(Plain-text document sources)

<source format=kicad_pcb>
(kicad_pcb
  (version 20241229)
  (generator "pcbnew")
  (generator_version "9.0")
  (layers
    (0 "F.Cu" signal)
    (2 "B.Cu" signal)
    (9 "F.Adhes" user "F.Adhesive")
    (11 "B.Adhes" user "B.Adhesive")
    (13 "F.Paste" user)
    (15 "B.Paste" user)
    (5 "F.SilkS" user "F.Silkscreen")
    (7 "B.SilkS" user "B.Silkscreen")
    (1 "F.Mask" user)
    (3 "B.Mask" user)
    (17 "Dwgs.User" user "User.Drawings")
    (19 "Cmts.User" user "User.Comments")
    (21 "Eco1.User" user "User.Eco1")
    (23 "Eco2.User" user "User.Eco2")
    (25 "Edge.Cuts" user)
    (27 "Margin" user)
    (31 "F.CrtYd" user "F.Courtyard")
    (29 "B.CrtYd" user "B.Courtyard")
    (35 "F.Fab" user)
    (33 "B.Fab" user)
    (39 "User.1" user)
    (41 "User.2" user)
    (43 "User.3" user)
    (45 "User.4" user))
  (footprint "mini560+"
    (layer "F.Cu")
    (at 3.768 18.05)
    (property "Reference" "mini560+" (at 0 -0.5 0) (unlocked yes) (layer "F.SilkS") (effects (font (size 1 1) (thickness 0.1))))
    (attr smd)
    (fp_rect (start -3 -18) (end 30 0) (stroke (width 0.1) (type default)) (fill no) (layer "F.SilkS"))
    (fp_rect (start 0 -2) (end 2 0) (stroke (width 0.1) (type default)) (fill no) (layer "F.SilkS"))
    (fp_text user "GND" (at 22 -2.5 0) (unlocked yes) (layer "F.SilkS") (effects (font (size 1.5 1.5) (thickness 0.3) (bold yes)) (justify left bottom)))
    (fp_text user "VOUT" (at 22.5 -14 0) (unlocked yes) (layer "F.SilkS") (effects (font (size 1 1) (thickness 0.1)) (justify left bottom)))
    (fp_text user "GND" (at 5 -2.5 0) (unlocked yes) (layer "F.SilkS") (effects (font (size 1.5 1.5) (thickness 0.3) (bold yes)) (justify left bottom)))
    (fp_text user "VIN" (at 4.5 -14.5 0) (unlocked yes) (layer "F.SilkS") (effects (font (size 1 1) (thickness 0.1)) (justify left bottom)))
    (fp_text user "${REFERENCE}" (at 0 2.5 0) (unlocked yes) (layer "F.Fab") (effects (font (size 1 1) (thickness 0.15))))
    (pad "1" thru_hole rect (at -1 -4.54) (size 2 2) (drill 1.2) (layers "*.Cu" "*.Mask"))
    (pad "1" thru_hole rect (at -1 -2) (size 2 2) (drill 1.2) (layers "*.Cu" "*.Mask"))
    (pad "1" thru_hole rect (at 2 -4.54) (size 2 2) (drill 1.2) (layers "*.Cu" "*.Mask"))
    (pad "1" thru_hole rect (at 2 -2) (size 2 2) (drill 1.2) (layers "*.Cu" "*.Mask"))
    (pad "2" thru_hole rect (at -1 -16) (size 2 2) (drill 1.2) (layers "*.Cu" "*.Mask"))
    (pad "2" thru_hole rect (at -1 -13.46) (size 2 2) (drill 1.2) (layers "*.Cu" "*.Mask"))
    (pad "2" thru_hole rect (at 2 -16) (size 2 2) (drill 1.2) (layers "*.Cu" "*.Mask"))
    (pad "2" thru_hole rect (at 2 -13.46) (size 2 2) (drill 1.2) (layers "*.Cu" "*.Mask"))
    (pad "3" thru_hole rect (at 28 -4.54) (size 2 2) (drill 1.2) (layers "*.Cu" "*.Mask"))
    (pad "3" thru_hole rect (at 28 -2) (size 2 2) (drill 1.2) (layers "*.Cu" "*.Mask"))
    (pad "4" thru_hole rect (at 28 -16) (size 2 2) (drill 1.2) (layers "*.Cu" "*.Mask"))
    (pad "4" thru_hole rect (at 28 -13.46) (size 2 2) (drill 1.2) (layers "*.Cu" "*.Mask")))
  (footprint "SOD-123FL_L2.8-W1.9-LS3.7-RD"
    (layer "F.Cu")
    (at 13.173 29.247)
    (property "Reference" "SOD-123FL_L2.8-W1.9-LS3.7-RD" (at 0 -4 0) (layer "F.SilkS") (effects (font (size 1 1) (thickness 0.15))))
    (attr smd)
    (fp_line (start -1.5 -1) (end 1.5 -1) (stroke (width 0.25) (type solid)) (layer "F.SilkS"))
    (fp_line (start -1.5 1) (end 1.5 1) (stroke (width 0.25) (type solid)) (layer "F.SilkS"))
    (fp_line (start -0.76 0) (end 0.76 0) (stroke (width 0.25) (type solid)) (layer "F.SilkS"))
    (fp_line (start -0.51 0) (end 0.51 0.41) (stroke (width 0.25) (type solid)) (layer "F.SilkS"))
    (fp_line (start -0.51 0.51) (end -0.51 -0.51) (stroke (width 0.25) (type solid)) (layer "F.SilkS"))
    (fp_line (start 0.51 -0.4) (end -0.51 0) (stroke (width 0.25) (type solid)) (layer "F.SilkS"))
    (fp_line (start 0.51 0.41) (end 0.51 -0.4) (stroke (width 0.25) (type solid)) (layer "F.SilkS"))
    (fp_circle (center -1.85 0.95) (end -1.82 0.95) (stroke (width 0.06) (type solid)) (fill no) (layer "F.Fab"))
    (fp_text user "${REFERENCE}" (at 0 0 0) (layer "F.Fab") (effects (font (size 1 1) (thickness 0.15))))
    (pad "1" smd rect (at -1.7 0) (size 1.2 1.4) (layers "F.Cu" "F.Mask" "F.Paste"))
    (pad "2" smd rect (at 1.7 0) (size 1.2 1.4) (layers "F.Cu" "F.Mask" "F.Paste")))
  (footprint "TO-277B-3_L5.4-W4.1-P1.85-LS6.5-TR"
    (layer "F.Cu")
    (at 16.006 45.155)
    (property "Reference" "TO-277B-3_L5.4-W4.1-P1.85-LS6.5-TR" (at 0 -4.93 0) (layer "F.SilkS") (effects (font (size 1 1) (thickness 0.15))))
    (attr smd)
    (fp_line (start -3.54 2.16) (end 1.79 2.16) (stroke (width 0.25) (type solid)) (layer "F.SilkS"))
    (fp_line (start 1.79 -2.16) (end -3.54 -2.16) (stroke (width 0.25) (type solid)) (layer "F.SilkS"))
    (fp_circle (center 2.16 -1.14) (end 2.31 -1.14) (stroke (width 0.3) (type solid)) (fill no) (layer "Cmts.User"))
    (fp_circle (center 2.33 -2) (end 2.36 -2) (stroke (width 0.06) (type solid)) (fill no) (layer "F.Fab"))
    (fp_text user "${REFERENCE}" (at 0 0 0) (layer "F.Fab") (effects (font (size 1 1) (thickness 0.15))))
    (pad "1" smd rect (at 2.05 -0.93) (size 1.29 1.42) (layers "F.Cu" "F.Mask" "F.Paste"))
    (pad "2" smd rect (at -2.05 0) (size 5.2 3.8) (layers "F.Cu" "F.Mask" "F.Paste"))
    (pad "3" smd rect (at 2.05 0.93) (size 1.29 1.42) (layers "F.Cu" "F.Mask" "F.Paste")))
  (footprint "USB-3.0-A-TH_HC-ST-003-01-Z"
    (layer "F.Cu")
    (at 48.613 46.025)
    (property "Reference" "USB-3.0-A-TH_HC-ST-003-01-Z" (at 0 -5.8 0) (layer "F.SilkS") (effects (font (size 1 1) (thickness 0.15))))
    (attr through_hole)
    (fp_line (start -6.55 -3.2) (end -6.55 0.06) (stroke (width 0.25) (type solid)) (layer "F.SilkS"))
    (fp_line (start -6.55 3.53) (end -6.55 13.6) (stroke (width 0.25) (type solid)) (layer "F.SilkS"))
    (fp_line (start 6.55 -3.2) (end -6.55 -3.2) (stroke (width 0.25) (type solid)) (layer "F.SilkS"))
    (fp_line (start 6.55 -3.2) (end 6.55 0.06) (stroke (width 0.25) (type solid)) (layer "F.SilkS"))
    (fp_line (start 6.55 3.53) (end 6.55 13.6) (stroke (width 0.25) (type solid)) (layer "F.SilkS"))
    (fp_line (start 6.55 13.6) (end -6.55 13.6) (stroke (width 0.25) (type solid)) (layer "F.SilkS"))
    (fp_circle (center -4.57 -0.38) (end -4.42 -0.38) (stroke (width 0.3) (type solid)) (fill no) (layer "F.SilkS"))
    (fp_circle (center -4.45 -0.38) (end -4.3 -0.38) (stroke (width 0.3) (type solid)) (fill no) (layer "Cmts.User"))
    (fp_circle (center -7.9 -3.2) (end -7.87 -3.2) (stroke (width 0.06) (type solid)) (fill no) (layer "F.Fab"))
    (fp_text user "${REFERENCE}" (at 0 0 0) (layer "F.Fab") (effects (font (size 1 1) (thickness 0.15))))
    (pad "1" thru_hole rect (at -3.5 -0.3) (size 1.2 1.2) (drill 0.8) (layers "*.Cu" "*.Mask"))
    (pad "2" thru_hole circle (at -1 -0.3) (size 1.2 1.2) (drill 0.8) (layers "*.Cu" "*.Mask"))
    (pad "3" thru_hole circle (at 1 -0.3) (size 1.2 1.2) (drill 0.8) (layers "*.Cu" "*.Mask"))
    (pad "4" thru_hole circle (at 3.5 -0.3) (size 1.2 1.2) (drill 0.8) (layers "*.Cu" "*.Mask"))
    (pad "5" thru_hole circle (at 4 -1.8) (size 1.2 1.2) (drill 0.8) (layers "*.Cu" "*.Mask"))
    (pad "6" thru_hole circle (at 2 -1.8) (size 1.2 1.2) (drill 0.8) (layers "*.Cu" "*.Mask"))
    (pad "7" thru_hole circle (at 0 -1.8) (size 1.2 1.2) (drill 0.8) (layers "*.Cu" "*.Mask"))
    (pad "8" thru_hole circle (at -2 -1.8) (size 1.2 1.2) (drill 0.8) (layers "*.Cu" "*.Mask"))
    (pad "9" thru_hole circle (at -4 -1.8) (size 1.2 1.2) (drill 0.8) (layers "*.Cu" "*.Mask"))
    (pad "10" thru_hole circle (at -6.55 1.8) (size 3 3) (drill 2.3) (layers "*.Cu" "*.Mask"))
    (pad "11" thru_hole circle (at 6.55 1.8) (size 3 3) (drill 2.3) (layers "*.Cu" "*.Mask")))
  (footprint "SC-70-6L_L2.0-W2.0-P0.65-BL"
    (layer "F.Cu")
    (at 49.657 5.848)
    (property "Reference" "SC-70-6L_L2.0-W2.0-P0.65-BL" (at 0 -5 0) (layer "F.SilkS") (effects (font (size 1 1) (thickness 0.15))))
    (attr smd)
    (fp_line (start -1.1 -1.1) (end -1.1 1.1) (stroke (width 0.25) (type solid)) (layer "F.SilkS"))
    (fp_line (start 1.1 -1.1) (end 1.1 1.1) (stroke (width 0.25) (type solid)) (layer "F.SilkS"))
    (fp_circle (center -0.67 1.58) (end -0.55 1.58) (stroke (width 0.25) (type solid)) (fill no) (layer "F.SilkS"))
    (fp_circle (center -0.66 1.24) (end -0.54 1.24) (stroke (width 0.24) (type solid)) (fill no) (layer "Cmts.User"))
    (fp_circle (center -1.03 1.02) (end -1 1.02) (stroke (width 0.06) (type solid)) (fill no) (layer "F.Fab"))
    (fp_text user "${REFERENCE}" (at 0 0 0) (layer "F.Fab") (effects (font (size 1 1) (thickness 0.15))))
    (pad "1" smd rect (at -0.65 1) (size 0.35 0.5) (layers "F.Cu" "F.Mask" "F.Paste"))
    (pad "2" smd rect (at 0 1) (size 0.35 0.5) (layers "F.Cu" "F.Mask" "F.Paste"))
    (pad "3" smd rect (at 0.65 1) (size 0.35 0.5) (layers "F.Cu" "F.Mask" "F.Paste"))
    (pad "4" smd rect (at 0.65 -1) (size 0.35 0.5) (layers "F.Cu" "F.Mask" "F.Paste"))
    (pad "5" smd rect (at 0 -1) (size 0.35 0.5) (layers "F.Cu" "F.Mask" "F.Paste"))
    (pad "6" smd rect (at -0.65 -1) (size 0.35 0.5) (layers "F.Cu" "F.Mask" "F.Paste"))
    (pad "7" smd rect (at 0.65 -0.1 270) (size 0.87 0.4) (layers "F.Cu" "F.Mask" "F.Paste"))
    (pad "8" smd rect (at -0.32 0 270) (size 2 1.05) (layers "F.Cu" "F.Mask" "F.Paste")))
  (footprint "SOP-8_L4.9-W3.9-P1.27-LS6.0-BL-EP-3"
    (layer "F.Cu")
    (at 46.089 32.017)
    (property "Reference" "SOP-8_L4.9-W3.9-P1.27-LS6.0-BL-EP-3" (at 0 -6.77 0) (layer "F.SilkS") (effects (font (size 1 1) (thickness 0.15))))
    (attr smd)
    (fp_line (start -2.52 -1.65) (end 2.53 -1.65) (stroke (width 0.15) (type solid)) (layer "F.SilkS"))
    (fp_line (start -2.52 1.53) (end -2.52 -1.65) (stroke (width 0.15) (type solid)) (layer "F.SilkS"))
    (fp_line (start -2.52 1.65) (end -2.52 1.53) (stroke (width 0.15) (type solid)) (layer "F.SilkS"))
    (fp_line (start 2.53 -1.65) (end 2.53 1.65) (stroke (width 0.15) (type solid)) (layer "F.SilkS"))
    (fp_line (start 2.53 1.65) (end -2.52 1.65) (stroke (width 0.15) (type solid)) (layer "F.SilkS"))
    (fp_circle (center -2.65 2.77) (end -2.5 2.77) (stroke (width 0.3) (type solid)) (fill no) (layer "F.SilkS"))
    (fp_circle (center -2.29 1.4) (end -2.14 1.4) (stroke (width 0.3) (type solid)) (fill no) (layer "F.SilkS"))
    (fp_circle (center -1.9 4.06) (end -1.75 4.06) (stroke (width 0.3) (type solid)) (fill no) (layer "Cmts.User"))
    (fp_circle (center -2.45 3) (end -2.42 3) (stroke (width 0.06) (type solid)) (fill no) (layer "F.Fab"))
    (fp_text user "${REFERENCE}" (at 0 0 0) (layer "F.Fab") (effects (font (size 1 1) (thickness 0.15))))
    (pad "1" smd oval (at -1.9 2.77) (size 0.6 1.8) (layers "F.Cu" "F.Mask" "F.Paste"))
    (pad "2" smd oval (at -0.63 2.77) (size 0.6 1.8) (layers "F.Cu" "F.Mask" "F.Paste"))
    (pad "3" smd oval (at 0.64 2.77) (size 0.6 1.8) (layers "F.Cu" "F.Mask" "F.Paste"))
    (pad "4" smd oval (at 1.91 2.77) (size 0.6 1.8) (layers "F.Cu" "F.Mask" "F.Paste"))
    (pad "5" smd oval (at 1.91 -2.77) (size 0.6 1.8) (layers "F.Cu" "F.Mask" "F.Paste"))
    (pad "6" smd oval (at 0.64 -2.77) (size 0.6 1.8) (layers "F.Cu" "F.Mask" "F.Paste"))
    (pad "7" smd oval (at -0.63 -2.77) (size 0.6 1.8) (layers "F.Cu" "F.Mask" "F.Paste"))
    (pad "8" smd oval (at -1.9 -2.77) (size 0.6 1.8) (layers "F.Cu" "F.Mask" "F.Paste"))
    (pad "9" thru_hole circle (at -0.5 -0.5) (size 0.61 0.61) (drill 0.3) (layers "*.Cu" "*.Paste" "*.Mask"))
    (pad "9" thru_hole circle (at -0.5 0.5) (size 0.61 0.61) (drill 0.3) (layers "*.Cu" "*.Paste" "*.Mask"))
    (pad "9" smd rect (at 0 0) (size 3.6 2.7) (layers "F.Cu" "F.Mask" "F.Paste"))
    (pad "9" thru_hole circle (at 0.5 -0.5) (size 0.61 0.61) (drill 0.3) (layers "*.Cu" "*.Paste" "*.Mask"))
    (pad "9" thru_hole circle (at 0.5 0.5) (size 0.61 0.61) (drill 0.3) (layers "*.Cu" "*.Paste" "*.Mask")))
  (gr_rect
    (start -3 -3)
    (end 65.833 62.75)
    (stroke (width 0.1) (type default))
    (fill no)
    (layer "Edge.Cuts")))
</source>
* * *
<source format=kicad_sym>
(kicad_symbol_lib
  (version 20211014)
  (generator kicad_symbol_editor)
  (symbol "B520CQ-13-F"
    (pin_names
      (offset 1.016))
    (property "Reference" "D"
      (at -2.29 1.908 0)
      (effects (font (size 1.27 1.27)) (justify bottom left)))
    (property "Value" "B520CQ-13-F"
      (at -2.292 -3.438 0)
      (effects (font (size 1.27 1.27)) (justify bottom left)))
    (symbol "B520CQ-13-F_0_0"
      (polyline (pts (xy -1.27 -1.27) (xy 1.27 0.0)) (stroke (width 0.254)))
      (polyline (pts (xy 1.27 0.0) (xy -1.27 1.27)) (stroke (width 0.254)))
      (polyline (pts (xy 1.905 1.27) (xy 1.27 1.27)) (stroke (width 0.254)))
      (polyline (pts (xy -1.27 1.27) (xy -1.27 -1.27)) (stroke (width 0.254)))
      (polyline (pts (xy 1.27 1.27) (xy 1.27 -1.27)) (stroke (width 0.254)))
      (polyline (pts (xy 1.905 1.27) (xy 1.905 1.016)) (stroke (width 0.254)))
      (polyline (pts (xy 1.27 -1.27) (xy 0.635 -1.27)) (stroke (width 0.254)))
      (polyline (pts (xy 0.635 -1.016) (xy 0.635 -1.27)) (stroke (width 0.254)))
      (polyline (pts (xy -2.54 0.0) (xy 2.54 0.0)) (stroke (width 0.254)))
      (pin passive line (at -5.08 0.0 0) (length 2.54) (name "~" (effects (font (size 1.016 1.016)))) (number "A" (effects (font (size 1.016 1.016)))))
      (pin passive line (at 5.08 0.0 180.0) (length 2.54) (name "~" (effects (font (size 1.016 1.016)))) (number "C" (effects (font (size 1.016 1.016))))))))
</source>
--
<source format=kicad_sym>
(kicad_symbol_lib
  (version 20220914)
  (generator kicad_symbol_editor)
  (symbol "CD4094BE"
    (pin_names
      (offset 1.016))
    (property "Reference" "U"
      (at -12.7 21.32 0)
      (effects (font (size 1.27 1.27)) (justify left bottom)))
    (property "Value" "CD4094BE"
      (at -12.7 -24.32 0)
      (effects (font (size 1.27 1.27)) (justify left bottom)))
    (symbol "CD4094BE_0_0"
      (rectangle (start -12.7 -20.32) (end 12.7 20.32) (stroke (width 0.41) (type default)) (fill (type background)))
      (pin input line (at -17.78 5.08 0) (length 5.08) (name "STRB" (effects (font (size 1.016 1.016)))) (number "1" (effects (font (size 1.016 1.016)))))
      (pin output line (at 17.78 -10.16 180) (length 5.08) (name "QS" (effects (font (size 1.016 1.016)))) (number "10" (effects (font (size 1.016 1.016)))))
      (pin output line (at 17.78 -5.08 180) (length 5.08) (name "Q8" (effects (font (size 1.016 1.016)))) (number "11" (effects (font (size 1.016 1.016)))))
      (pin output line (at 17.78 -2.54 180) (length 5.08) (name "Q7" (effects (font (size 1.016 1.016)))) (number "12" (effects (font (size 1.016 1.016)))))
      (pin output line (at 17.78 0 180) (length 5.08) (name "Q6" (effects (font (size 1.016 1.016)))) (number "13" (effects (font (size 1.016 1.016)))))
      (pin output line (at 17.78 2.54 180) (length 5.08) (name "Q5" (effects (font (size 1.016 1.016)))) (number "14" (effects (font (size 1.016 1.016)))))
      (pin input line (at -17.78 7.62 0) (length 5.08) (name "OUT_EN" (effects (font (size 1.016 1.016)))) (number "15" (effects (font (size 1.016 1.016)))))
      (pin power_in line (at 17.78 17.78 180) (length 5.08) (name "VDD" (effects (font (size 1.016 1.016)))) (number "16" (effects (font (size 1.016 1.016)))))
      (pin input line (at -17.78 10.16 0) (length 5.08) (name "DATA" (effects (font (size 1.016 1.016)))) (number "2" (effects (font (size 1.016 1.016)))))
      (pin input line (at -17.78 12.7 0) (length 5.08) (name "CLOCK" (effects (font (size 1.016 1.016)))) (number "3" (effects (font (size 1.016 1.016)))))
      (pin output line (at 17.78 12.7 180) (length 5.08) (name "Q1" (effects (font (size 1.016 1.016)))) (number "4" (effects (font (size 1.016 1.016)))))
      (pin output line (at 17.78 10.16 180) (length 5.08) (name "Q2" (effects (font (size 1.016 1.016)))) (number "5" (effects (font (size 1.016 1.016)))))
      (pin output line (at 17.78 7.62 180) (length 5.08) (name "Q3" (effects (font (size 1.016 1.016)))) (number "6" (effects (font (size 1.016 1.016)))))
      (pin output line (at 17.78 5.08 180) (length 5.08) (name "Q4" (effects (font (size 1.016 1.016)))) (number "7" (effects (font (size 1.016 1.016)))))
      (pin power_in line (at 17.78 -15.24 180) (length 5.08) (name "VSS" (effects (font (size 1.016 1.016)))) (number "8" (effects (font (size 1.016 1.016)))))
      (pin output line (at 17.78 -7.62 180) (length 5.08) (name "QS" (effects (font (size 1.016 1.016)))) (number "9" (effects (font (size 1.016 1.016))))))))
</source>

**Exercise instructions**:
Only one stretch of the entries above is wanted: the lines from the one containing "(at 16.006 45.155)" through the one containing "(attr through_hole)". Please reproduce it exactly.

**Task solution**:
    (at 16.006 45.155)
    (property "Reference" "TO-277B-3_L5.4-W4.1-P1.85-LS6.5-TR" (at 0 -4.93 0) (layer "F.SilkS") (effects (font (size 1 1) (thickness 0.15))))
    (attr smd)
    (fp_line (start -3.54 2.16) (end 1.79 2.16) (stroke (width 0.25) (type solid)) (layer "F.SilkS"))
    (fp_line (start 1.79 -2.16) (end -3.54 -2.16) (stroke (width 0.25) (type solid)) (layer "F.SilkS"))
    (fp_circle (center 2.16 -1.14) (end 2.31 -1.14) (stroke (width 0.3) (type solid)) (fill no) (layer "Cmts.User"))
    (fp_circle (center 2.33 -2) (end 2.36 -2) (stroke (width 0.06) (type solid)) (fill no) (layer "F.Fab"))
    (fp_text user "${REFERENCE}" (at 0 0 0) (layer "F.Fab") (effects (font (size 1 1) (thickness 0.15))))
    (pad "1" smd rect (at 2.05 -0.93) (size 1.29 1.42) (layers "F.Cu" "F.Mask" "F.Paste"))
    (pad "2" smd rect (at -2.05 0) (size 5.2 3.8) (layers "F.Cu" "F.Mask" "F.Paste"))
    (pad "3" smd rect (at 2.05 0.93) (size 1.29 1.42) (layers "F.Cu" "F.Mask" "F.Paste")))
  (footprint "USB-3.0-A-TH_HC-ST-003-01-Z"
    (layer "F.Cu")
    (at 48.613 46.025)
    (property "Reference" "USB-3.0-A-TH_HC-ST-003-01-Z" (at 0 -5.8 0) (layer "F.SilkS") (effects (font (size 1 1) (thickness 0.15))))
    (attr through_hole)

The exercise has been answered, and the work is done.